Le secteur des déchets fait l’objet de multiples réglementations en faveur d’une réduction, d’une meilleure gestion et d’une transition vers l’économie circulaire. Concrètement, comment ce se traduit-il pour le SMICTOM ?
1. La tarification incitative : une prise de conscience.
Mise en place en 2019 dans le cadre de la loi Grenelle 1 et la loi de transition énergétique, son objectif est de réduire les déchets ménagers de 10% et de passer à 65% de déchets recyclés, grâce à la responsabilisation des usagers quant à leur production de déchets. Un pari réussi puisque depuis sa mise en place, le SMICTOM constate une baisse continuelle de la production d’ordures ménagères et une augmentation du geste de tri.
2. Moins de déchets : la collecte s’adapte.

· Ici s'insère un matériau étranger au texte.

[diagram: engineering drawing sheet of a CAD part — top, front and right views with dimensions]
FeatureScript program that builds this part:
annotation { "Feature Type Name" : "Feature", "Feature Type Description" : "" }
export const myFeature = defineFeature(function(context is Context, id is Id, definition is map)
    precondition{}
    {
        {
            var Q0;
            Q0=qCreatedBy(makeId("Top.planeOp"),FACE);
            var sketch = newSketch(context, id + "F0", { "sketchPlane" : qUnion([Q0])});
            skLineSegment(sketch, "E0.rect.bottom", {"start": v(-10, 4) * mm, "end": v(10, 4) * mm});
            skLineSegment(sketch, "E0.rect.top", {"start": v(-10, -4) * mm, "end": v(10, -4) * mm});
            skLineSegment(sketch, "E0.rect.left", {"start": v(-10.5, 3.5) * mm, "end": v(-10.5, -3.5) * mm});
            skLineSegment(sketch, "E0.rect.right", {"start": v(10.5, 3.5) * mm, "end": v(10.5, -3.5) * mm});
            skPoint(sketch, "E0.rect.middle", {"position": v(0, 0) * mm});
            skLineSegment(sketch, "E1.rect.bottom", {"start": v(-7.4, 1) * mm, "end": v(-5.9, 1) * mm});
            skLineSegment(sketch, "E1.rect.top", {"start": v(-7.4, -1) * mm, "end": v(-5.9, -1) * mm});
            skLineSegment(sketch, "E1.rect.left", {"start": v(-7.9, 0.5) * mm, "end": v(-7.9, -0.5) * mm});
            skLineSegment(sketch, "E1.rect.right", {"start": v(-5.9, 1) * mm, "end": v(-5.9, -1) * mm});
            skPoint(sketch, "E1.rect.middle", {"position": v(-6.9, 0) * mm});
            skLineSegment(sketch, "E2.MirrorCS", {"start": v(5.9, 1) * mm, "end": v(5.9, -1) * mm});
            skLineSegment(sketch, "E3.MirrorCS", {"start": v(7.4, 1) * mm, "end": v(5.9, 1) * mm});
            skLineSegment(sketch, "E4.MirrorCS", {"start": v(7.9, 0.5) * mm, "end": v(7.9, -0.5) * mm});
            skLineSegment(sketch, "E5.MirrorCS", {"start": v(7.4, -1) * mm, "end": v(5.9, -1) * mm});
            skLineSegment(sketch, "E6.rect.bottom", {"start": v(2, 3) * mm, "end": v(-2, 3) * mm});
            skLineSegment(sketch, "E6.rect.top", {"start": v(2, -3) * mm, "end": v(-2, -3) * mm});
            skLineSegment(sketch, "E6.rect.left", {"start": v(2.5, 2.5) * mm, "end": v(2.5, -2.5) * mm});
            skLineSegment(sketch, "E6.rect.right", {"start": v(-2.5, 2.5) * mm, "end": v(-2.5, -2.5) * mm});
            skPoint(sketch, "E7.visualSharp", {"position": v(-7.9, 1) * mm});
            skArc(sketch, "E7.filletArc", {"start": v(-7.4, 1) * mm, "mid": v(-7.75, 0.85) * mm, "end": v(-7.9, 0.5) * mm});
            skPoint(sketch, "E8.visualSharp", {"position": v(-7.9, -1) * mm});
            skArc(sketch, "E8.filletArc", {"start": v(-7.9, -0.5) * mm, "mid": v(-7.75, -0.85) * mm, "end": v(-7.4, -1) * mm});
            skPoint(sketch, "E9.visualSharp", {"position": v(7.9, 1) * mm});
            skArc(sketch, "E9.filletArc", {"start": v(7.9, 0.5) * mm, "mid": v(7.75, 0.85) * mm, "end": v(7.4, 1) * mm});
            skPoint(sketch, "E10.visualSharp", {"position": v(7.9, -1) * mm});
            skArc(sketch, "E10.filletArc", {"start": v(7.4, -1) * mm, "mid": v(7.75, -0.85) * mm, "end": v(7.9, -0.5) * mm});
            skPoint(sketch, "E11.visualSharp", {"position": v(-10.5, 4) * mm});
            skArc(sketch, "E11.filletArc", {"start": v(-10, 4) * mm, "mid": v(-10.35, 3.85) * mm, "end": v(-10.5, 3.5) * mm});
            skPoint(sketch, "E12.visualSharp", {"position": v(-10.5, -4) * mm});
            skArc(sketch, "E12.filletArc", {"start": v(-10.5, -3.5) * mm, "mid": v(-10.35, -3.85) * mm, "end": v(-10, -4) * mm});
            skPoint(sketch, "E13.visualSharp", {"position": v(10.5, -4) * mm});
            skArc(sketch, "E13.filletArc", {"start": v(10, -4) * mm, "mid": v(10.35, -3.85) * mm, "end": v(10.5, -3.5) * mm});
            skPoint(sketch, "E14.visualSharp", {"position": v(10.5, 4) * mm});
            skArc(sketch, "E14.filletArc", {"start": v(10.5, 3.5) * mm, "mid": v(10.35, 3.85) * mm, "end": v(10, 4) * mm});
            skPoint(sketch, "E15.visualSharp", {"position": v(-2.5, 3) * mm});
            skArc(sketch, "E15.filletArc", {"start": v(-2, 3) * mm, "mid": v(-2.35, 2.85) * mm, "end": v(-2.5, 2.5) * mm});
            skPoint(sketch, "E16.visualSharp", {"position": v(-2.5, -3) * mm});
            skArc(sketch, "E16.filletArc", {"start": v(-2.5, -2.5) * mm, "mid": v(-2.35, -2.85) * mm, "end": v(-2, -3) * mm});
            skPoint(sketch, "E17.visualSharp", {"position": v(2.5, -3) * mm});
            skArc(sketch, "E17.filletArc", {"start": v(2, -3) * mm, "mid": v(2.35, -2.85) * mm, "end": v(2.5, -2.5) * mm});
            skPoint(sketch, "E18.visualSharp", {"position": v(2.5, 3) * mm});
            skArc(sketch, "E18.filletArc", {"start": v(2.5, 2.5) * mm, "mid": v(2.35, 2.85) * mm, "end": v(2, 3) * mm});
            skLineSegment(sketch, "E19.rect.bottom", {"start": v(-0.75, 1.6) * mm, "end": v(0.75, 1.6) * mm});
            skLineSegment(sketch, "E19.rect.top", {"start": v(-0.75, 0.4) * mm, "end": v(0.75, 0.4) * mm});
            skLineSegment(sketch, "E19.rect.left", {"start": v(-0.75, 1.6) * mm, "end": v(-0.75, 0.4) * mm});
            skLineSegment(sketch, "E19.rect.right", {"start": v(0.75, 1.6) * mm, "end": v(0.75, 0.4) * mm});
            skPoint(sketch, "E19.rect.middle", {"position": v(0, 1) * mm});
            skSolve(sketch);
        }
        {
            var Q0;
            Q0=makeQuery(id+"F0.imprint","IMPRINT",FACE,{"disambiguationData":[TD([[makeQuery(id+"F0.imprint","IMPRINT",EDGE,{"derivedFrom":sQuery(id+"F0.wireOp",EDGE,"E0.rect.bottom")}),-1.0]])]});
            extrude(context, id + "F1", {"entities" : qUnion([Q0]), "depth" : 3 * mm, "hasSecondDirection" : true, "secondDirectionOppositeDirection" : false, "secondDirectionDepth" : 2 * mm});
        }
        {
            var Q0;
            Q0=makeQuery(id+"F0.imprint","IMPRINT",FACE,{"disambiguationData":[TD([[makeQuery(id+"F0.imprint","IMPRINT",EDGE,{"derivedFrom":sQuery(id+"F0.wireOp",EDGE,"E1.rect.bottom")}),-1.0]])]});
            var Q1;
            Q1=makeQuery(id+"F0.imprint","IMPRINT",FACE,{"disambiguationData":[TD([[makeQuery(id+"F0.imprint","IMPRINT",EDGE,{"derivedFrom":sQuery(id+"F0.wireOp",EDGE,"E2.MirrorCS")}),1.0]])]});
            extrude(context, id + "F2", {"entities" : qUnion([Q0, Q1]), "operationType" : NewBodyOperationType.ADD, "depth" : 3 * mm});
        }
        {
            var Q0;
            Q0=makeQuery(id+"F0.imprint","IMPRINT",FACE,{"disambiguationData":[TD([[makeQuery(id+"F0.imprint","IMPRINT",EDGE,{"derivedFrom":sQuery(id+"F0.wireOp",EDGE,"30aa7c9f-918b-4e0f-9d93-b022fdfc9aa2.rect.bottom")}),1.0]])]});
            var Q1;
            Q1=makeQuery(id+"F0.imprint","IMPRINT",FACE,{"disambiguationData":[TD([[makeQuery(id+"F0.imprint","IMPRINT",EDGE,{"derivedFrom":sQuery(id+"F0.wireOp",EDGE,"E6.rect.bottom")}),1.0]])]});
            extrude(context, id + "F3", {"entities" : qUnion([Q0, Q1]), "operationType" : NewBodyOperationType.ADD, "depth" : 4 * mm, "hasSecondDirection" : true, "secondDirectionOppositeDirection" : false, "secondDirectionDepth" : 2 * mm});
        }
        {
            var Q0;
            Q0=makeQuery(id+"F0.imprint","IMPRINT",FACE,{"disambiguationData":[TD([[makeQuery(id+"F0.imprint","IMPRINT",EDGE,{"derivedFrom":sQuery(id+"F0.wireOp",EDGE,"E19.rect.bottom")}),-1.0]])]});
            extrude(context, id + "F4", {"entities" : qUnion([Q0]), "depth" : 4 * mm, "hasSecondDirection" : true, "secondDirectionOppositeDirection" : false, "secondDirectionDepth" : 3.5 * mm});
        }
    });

Les efforts des usagers pour réduire leurs déchets ont mené à une diminution du nombre de bacs présentés à la collecte chaque semaine. Il est donc naturel d’adapter le service pour optimiser les déplacements de camions et ainsi maîtriser les coûts qu’ils engendrent.
3. Une généralisation du tri des emballages plastiques
Simplifier le tri en ouvrant le sac jaune à tous les emballages, c’est l’avenir ! Aujourd’hui sur notre territoire, seuls les bouteilles et flacons en plastique sont triés et recyclés. La loi anti-gaspillage (AGEC) prévoit l’extension des consignes de tri à tous les emballages plastiques (films, pots, barquettes, tubes, sachets…) partout en France au 1er janvier 2023.
4. Une obligation du tri des biodéchets à la source
En parallèle, la loi AGEC exige la généralisation du tri à la source des biodéchets au 31 décembre 2023. Aujourd’hui, nos poubelles sont encore composées en moyenne à 30% de biodéchets (ou déchets organiques). Dès 2024, ces déchets devront donc sortir du sac gris pour être valorisés localement.